Where properly conducted research is cited there seems to have been no attempt at systematic identification or reviewing of its findin. Primary research studies are either selectively chosen or selectively reported. Two examples: First, The Prince’s Trust, with a comment on the “devastating impact” of the pandemic, noted that an online survey of theirs found a quarter of young people reporting that they felt unable to cope with what was happening in the pandemic. What was hardly mentioned by the Trust’s press releases (and not at all in the HART report) is that there have been only slight changes in recent years in levels of anxiety (53% in 2018, 55% in 2019, 54% in 2020, 56% in 2021) and depression (38% in 2018 and in 2019, 39% in 2020, 41% in 2021). The same applies to reports of increasing rates of self-harm and thoughts about self-harm: “research shows that suicidal thoughts have increased dramatically” refers to a single study reporting a rise from 8.2% to 9.8%, 12.5% to 14.4% in younger adults. Bizarrely the original study isn’t referenced, but instead a synopsis of it published in a different journal.

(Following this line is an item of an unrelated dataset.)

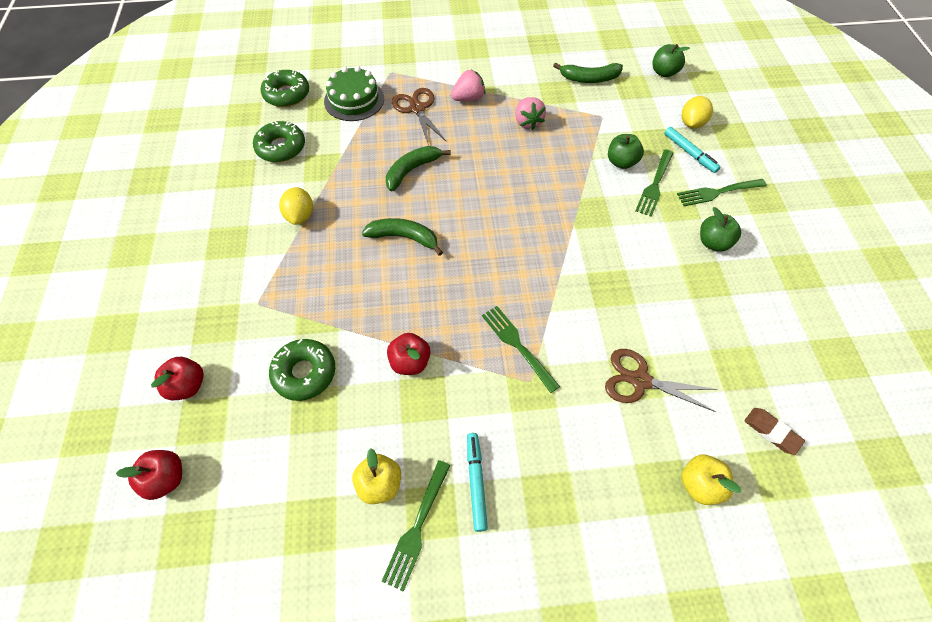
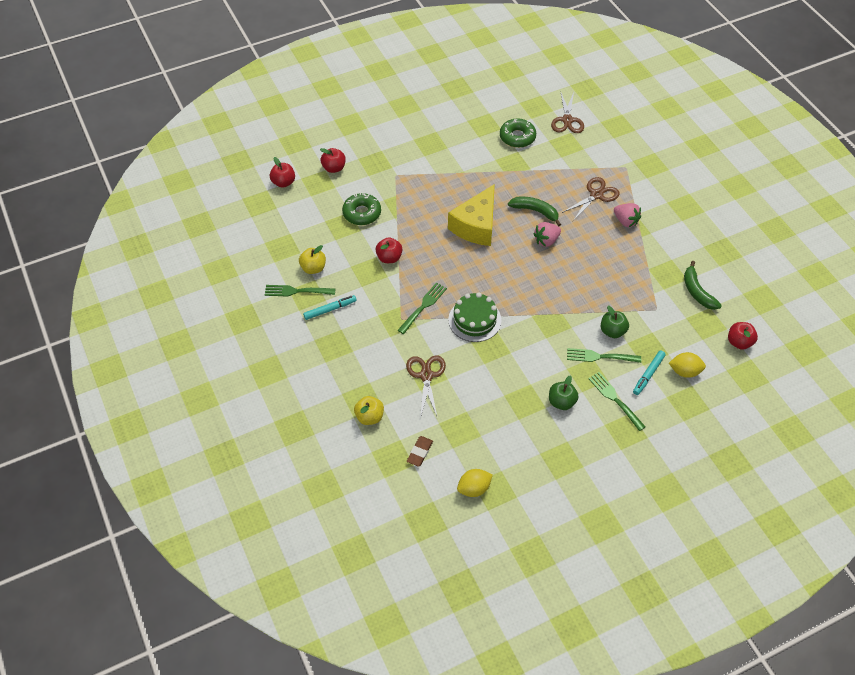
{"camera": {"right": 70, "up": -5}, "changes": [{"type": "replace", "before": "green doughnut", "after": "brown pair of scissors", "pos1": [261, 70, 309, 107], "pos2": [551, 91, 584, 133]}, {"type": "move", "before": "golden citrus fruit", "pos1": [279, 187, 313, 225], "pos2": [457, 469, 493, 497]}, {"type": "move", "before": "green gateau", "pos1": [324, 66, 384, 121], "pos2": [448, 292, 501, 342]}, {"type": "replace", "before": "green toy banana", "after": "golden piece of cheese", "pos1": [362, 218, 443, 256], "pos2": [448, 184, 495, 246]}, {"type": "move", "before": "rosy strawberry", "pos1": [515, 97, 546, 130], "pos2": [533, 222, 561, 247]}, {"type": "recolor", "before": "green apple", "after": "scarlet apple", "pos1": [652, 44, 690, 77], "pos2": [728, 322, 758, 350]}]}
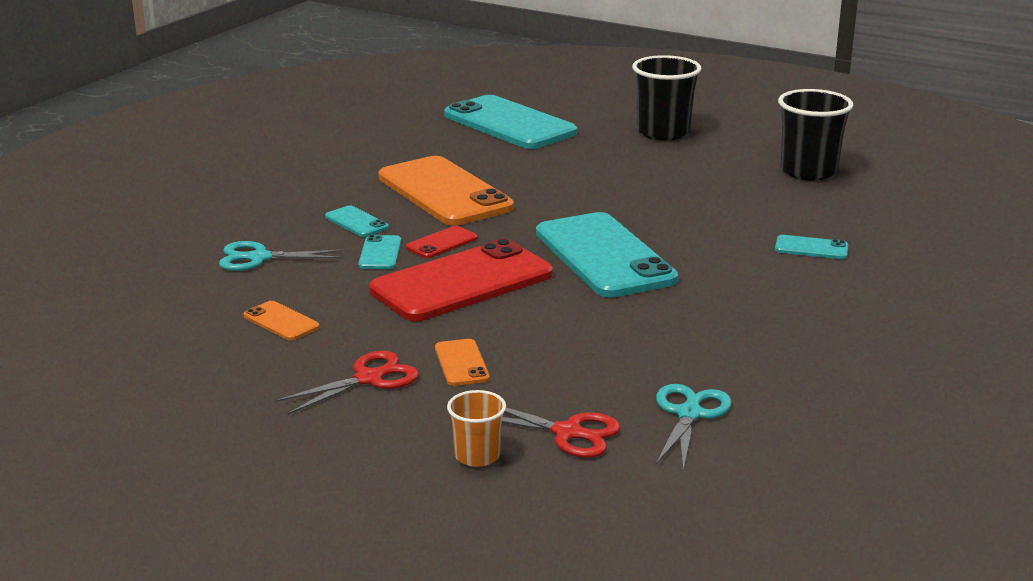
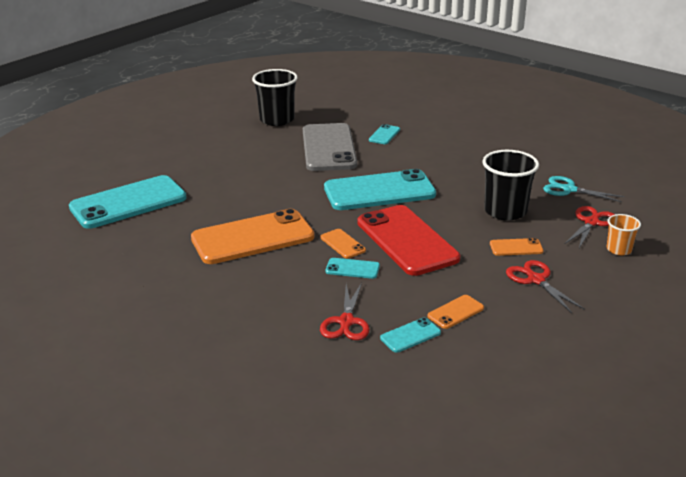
{"camera": {"right": -80, "up": 5}, "changes": [{"type": "recolor", "before": "turquoise pair of scissors", "after": "scarlet pair of scissors", "pos1": [219, 241, 344, 271], "pos2": [320, 283, 370, 340]}, {"type": "move", "before": "turquoise phone", "pos1": [325, 206, 389, 237], "pos2": [380, 317, 441, 353]}, {"type": "recolor", "before": "scarlet phone", "after": "orange phone", "pos1": [406, 226, 478, 258], "pos2": [320, 229, 366, 259]}, {"type": "move", "before": "ebony beaker", "pos1": [632, 55, 701, 140], "pos2": [482, 150, 539, 221]}, {"type": "insert", "after": "grey phone", "pos2": [303, 123, 357, 171]}]}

This isn’t to say that reports of not feeling able to cope, or of ending your life, are trivial. But there is considerable uncertainty about their interpretation, which doesn’t get an airing here. For example, it isn’t clear what the link is between mental health and feelings of not being able to cope if the one changes sharply but the other doesn’t. The meaning of “suicidal thoughts” can be difficult to interpret without a lot more detail than a questionnaire can provide, and the link between such thoughts and suicidal acts or suicide itself is not straightforward. One thing we do know is that a decline in young people’s mental health and increase in self-harm rates is a decade-long phenomenon, associated with social, educational and vocational inequalities and loss of community resources, not something that can be attributed to the pandemic or its management.
The authors describe this report as a rigorously and widely researched document and we have a pretty good idea what rigour in reviewing evidence should look like. After all, David Sackett and colleagues published Evidence based medicine: what it is and what it isn’t in the BMJ in 1996, the Cochrane Collaboration began its work in 1993, and the Journal of the American Medical Association launched Its series on step-by-step critical appraisal in 1993. Set against such guidance the HART overview doesn’t come anywhere close. The parts I have reviewed are more like personal statements of opinion dressed up as science, with conclusions expressed in over-certain and melodramatic ways – crisis, devastation and catastrophe are part of the vocabulary of journalism, not critical appraisal.
Perhaps all this doesn’t matter too much? The report was written to influence a decision about managing the pandemic in the UK and that decision has now been made.
So as a single incidence it will probably disappear from view, but more generally the bias and tone of pieces like this do need to be challenged. They are bad news for several reasons. Mixing polemics with science just strengthens the arm of critics who want to represent academics as opinion-mongers who dress up their own prejudices in pseudoscience. It oversimplifies the public policy dilemmas posed by the pandemic, which are more complicated than lockdown-don’t lockdown. But perhaps most importantly it muddies the waters so it is hard to see what the real problems are; anybody sensible thinks that the pandemic is likely to have mental health consequences and we need an adult discussion about what they are and what the inevitable trade-offs are when implementing a response to the risks posed by the virus. At the moment the HART Group really isn’t contributing helpfully to that discussion.